Be prepared to tolerate occasional unhappiness or frustration without catering to it. Strive to put your Eagle “back in the game” with encouragement to play honestly by the rules when Weekly Points (effort); Badges(excellent work) or 360-Peer Reviews (Leadership) result in low Freedom Levels and sometimes the desire to quit.
In most cases, simply trust the processes and natural consequences. If your Eagle receives an Honor Code violation, it will be a powerful learning experience. A cause for concern is if your Eagle receives two Honor Code violations, a Transition Contract or persistently remains in low freedom levels in middle school or Launchpad.

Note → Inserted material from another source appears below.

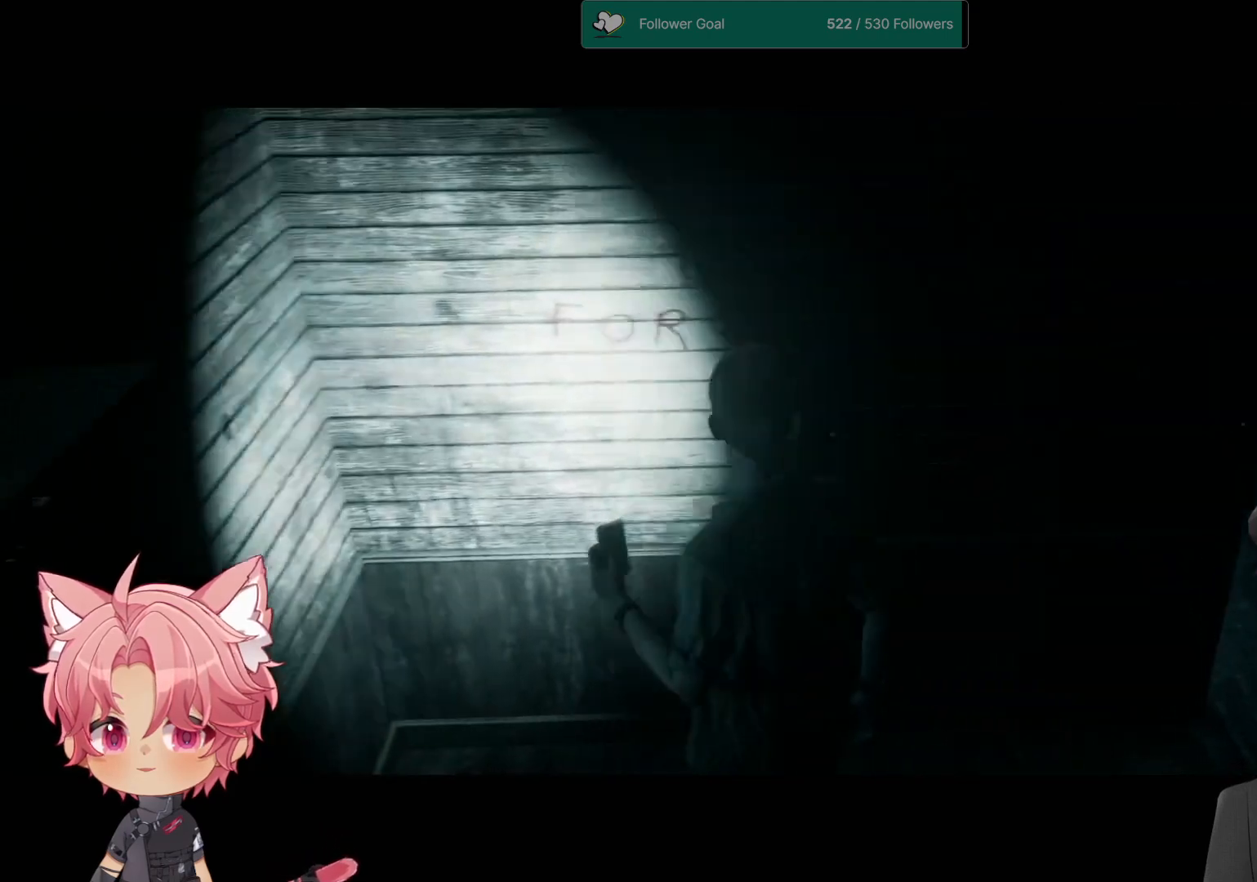
{"dt_ms": 500, "buttons": [], "left_stick": "center", "right_stick": "center", "events": []}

If you want to do more to help your Eagle in late ES, MS and LP: (1) ask your Eagle for a tour of Journey Tracker and monitor short term goals; (2) double down on your family plan; and/or (3) address Resistance (more courage); Distraction (remove video games and television); and Victimhood (probe family dynamics.)
If your Eagle struggles mightily, try not to blame yourself: sixty percent of temperament is hereditary. Have faith, however, that young people will surprise you with the rationality of their choices. So if you offer a frustrated Eagle a cushy private school with a lower workload and cheap social distractions as an alternative to Acton, do not be surprised when he or she chooses it. Instead, consider a far less attractive school; removing internet privileges and a mandatory after-school job in construction or at a fast food restaurant. Then prepare to be surprised by the change in attitude.
I’m so happy to be traveling with you.